**Task**:
Transcribe the listing below in full, exactly, with no images.

** Recorded data follows **

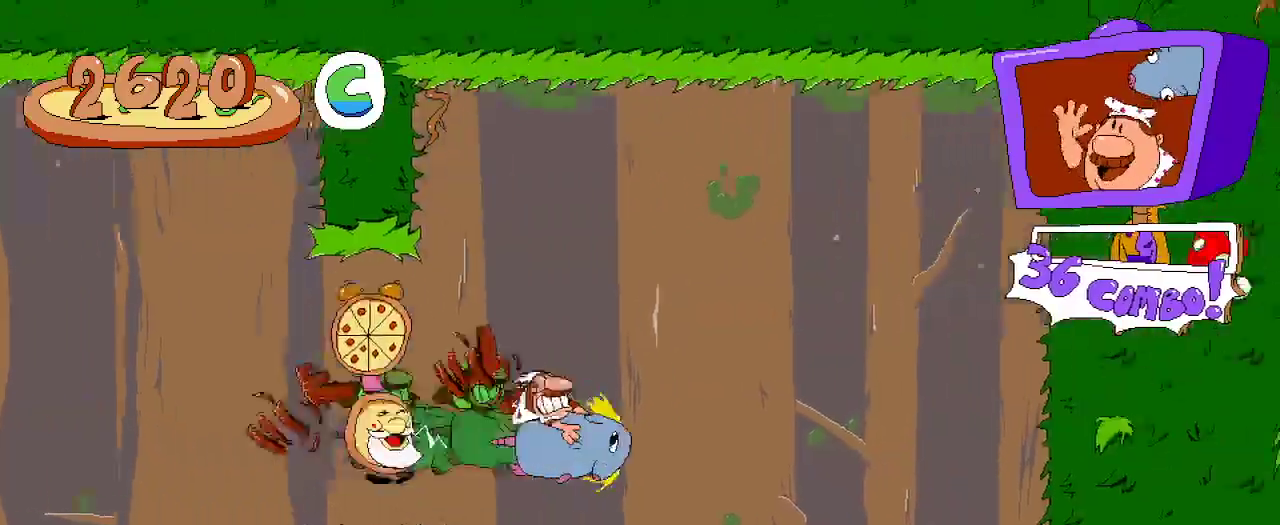
{"buttons": ["R2", "DPAD_RIGHT"], "left_stick": "center", "right_stick": "center", "events": []}
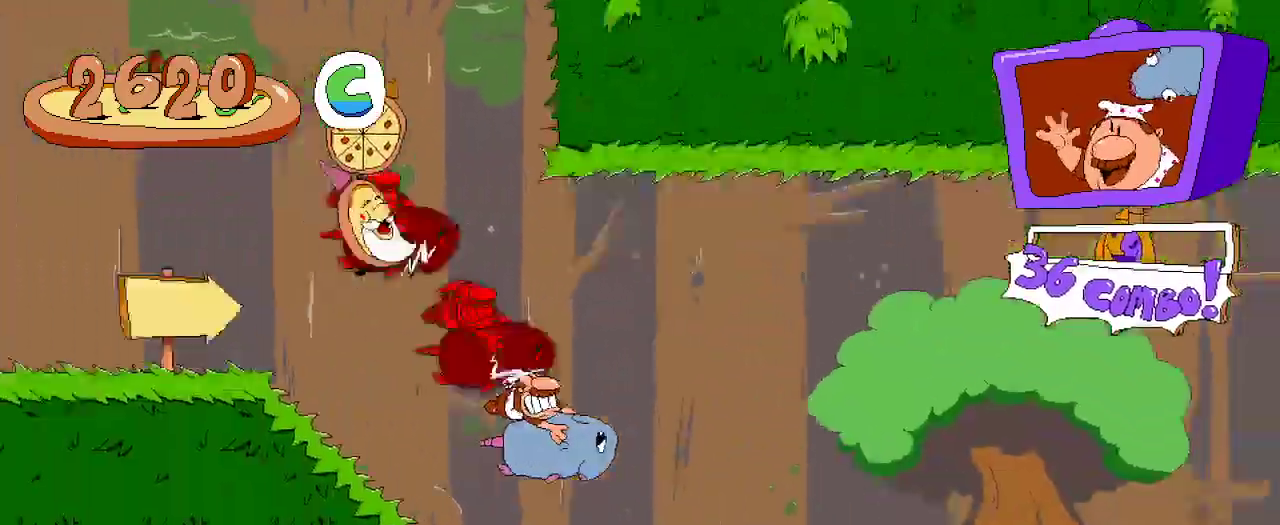
{"buttons": ["R2", "DPAD_RIGHT"], "left_stick": "center", "right_stick": "center", "events": []}
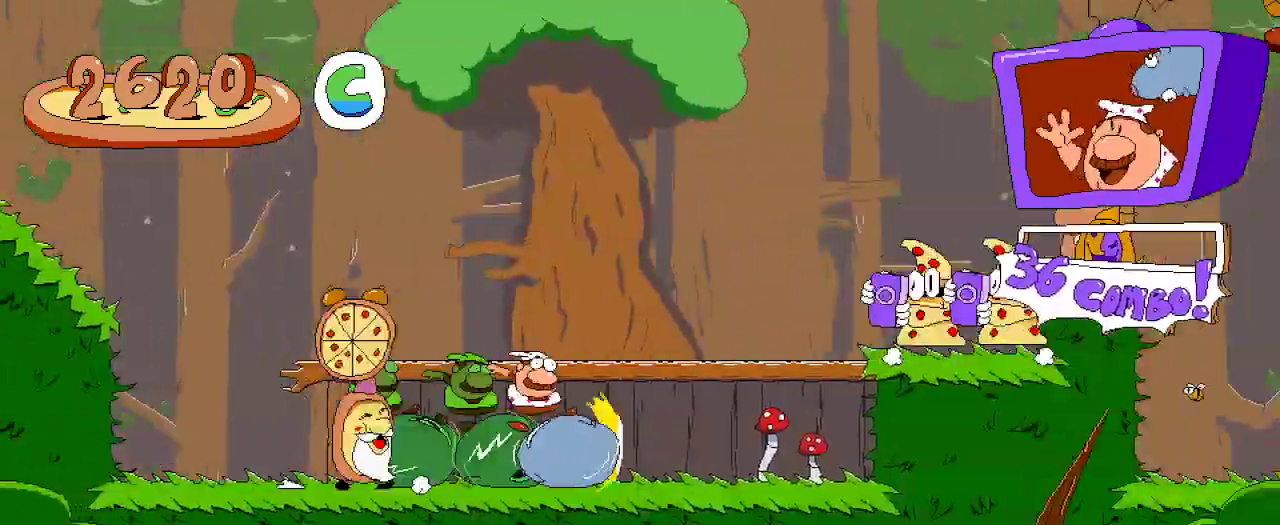
{"buttons": ["R2", "DPAD_RIGHT"], "left_stick": "center", "right_stick": "center", "events": [[33, "A", "down"], [300, "A", "up"]]}
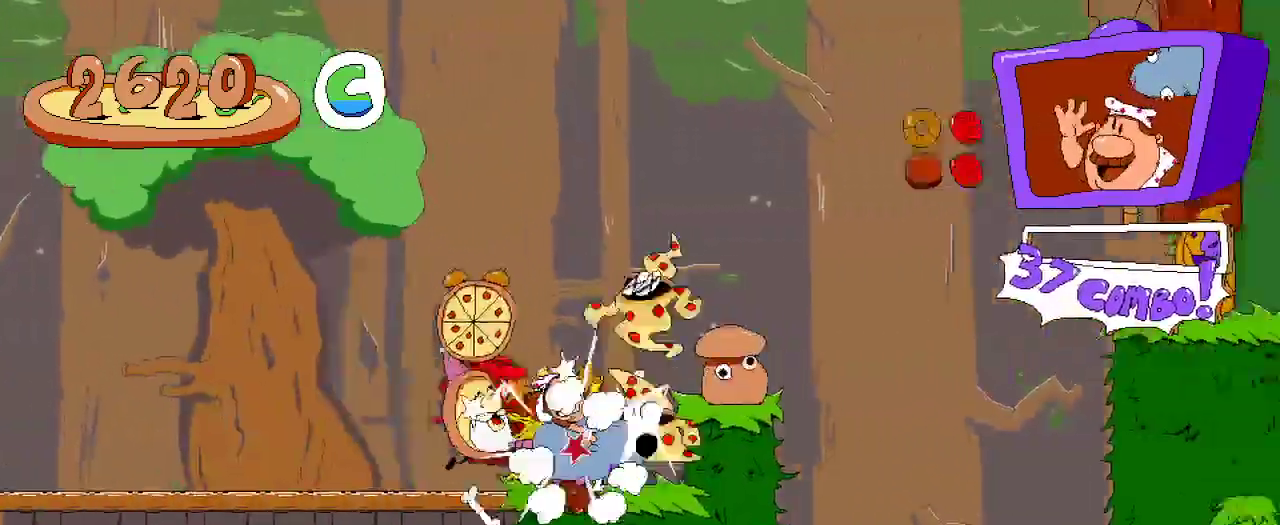
{"buttons": ["R2", "DPAD_RIGHT"], "left_stick": "center", "right_stick": "center", "events": [[100, "A", "down"], [233, "A", "up"]]}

** End of Recorded data **

**Task answer**:
{"buttons": ["R2", "DPAD_RIGHT"], "left_stick": "center", "right_stick": "center", "events": []}
{"buttons": ["R2", "DPAD_RIGHT"], "left_stick": "center", "right_stick": "center", "events": []}
{"buttons": ["R2", "DPAD_RIGHT"], "left_stick": "center", "right_stick": "center", "events": [[33, "A", "down"], [300, "A", "up"]]}
{"buttons": ["R2", "DPAD_RIGHT"], "left_stick": "center", "right_stick": "center", "events": [[100, "A", "down"], [233, "A", "up"]]}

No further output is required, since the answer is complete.